─── EXERCISE DATA ───
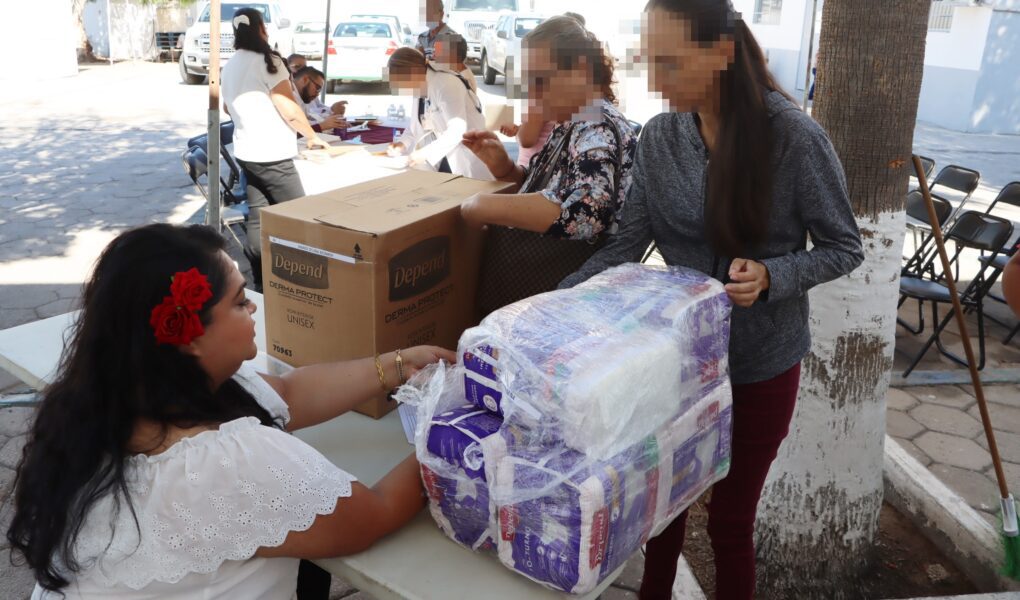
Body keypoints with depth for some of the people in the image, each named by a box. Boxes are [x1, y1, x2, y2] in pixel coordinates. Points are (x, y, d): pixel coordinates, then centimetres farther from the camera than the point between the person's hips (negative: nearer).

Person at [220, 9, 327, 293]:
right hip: (272, 154, -8)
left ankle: (260, 282, 13)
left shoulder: (228, 67, 11)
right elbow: (289, 110, -14)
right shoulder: (266, 61, -13)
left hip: (245, 152, 8)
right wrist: (312, 136, 0)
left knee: (257, 217, 10)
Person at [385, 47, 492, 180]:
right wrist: (402, 143, -4)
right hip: (441, 162, 8)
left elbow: (458, 129, -27)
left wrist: (426, 153, -27)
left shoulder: (446, 83, -18)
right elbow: (415, 127, 16)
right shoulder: (419, 90, 8)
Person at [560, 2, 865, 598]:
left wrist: (770, 275, -27)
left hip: (760, 363, -3)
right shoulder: (660, 136, -6)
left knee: (731, 516, 11)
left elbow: (844, 247, -9)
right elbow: (627, 244, -7)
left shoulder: (795, 137, -18)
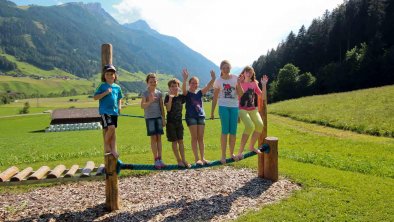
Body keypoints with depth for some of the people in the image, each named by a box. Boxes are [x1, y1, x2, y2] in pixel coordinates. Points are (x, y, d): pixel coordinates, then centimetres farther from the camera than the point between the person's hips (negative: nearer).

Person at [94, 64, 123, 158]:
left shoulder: (117, 87, 11)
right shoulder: (102, 86, -2)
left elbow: (119, 98, 24)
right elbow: (95, 97, -6)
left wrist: (119, 106, 7)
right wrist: (105, 93, -16)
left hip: (114, 111, 5)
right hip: (105, 111, -5)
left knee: (113, 130, 9)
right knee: (111, 128, -18)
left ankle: (113, 149, 17)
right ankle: (106, 145, 6)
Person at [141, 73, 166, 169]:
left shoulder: (159, 93, 7)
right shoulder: (145, 93, -3)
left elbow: (162, 107, 9)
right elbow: (142, 106, -16)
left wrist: (163, 118, 6)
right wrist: (150, 101, -34)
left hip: (158, 117, 3)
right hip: (149, 118, -3)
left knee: (159, 137, 3)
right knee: (153, 138, -2)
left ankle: (160, 159, 7)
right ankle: (156, 160, 5)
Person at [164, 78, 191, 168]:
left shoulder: (181, 97, 5)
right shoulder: (168, 97, -6)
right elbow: (168, 109, -17)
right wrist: (170, 97, -23)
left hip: (179, 122, 3)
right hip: (171, 122, -3)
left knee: (181, 141, 4)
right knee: (174, 141, 2)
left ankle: (183, 160, 7)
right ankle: (179, 160, 10)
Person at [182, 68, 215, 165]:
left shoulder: (200, 93, 10)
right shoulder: (187, 93, 0)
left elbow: (208, 87, -3)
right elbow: (183, 88, -23)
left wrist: (213, 79, -20)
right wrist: (185, 79, -40)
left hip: (201, 116, 4)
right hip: (191, 116, -4)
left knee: (201, 138, 6)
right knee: (194, 138, -2)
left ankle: (202, 158, 11)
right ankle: (196, 158, 3)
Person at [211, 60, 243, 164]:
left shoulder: (235, 78, 4)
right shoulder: (218, 81, 1)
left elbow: (240, 94, 1)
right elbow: (215, 97, 4)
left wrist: (239, 84, -14)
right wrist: (212, 111, 3)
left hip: (234, 107, 2)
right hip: (223, 106, -2)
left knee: (233, 132, 7)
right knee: (225, 131, -3)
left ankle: (232, 153, 22)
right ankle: (223, 155, 4)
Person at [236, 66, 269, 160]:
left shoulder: (254, 84, 9)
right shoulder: (239, 83, -3)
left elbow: (262, 96, 8)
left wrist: (264, 85, -2)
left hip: (253, 109, 5)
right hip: (242, 109, -5)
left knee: (260, 125, -12)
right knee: (249, 126, -26)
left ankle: (251, 146, 12)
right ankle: (240, 151, -17)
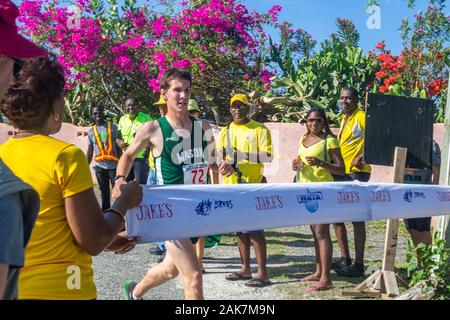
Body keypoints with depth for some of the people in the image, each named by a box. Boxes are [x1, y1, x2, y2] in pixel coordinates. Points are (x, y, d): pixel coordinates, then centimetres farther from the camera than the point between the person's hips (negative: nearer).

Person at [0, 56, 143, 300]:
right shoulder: (65, 155, -17)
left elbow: (39, 232, 9)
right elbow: (93, 242, -16)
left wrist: (105, 240, 12)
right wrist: (123, 202, -1)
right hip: (61, 291, -5)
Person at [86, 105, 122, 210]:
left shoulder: (112, 126, 3)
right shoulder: (91, 131, 11)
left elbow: (118, 143, -2)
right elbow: (90, 151, 14)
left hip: (113, 165, -3)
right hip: (99, 166, 3)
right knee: (104, 191, 10)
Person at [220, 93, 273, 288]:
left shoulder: (260, 130, -3)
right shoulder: (226, 131, 12)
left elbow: (267, 156, -12)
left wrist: (244, 155, -23)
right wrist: (223, 162, -13)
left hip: (253, 185, -5)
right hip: (232, 185, 6)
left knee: (254, 228, -6)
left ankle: (262, 272, 1)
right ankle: (245, 268, 22)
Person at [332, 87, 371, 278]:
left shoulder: (362, 117, -9)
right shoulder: (343, 119, 17)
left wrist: (362, 157, -26)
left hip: (356, 173, -9)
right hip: (341, 172, 9)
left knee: (357, 218, -4)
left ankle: (359, 265, 4)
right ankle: (345, 259, 23)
───
> **ASSIGNED TASK**
Scale the keypoint values (each x, y and depth number) by 1.65 and round to whole numbers, halves up. Rewrite the lines from the line that has "left hip: (201, 116, 4)" through the last line above, both ends included; keep every other line, box and wording unchanged, and leave out the pictures.

> **ANSWER SECTION**
left hip: (332, 191, 7)
right hip: (315, 191, -7)
left knee: (332, 228, 10)
right knee: (320, 228, -3)
left ankle: (333, 261, 18)
right ankle: (323, 261, 5)
Person at [211, 60, 243, 164]:
left shoulder: (388, 129, 7)
right shoulder: (360, 134, 2)
left elbow: (396, 155, 2)
right elbow: (355, 160, 7)
left wrist: (394, 139, -23)
right wrist: (350, 183, 5)
left hip: (386, 177, 3)
right hip: (368, 175, -3)
left knee: (384, 218, 12)
right knee: (371, 216, -5)
left ankle: (383, 252, 36)
right ankle: (368, 256, 7)
Person at [236, 66, 269, 160]:
left shoulder: (419, 139, 15)
right shoulder: (394, 137, -5)
left elbow: (432, 158, 13)
left wrist: (436, 140, -3)
left hip: (417, 180, 8)
right hip: (399, 180, -8)
left knee: (429, 206, -20)
right knee: (411, 208, -43)
left ankle: (414, 241, 20)
right ankle: (396, 249, -28)
Body keypoints with depth for some of the people in the image, each named by a box. Boxes are [x1, y1, x2, y2] in pixel coordinates. Points are (x, y, d): pixel coordinates, then centimetres farther from the camera than the point between the person's hips (negative: nearer).

Person at [0, 56, 143, 300]:
right shoulder: (107, 256, -28)
left elbow: (64, 383, 15)
right elbow: (153, 399, -26)
left wrist: (173, 396, 20)
right wrist: (203, 333, -2)
right hip: (101, 480, -8)
Person at [86, 105, 122, 210]:
left shoulder: (185, 208, 5)
right shoulder: (150, 216, 18)
left elbow: (195, 236, -3)
right elbow: (149, 249, 23)
left hip: (186, 272, -5)
right hip: (163, 274, 5)
right knee: (172, 315, 17)
Person at [220, 93, 273, 288]:
left shoulder: (429, 215, -5)
right shoulder: (373, 216, 20)
left elbow: (441, 257, -20)
left wrist: (403, 256, -38)
right wrist: (368, 267, -21)
left hip: (417, 305, -8)
right hip: (383, 305, 10)
left knee: (419, 376, -10)
left ankle: (432, 449, 2)
right ankle: (404, 442, 36)
Person at [332, 87, 371, 278]:
left shoulder: (597, 193, -15)
right shoulder: (566, 196, 28)
left wrist: (597, 259, -43)
left hip: (587, 285, -15)
right hip: (563, 284, 15)
left knee: (589, 360, -7)
left ankle: (592, 437, 7)
right ankle: (569, 427, 38)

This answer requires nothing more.